**Exercise details**: Print the following lines of the records character for character, beginning with the line that contains "avec des applications" and continuing through the line that contains "avancée, personnalisée et".

(Entries drawn from a collection)
· · · · ·
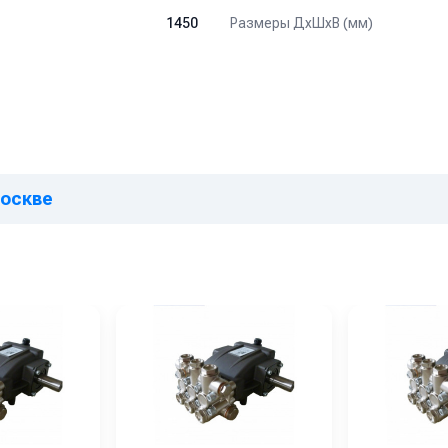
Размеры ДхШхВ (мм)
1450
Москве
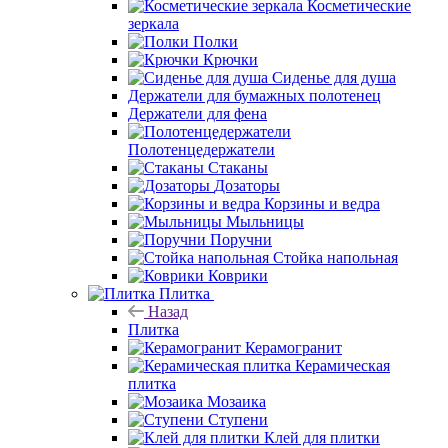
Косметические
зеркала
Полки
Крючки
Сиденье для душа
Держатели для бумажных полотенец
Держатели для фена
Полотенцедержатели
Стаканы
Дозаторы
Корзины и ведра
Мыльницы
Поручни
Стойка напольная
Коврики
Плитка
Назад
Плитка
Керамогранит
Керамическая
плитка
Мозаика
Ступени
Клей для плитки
· · · · ·
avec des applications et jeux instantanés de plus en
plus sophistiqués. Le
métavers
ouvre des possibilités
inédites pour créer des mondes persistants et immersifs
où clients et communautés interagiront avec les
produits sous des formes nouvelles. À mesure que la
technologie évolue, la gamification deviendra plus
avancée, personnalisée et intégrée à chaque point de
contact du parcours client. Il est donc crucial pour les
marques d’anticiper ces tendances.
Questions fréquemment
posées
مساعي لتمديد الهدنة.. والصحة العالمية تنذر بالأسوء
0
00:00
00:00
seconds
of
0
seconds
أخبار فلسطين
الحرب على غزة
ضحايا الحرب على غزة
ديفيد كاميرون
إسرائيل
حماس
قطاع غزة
· · · · ·
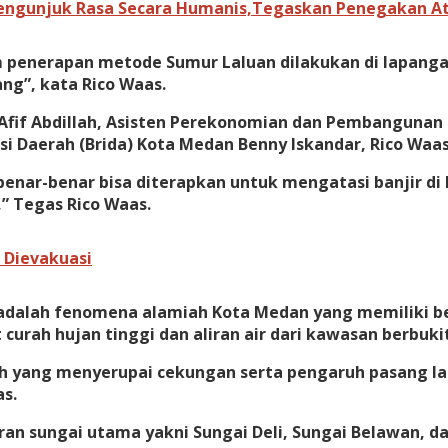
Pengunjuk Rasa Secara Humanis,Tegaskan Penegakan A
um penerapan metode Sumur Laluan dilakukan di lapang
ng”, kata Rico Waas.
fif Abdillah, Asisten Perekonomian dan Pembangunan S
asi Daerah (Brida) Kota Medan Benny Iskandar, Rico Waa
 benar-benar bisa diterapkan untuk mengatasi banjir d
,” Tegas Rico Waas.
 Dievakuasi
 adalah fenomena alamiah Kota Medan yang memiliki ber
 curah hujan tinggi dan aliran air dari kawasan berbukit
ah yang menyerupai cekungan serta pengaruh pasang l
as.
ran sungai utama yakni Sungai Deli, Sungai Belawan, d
· · · · ·
**Expected output**:
avec des applications et jeux instantanés de plus en
plus sophistiqués. Le
métavers
ouvre des possibilités
inédites pour créer des mondes persistants et immersifs
où clients et communautés interagiront avec les
produits sous des formes nouvelles. À mesure que la
technologie évolue, la gamification deviendra plus
avancée, personnalisée et intégrée à chaque point de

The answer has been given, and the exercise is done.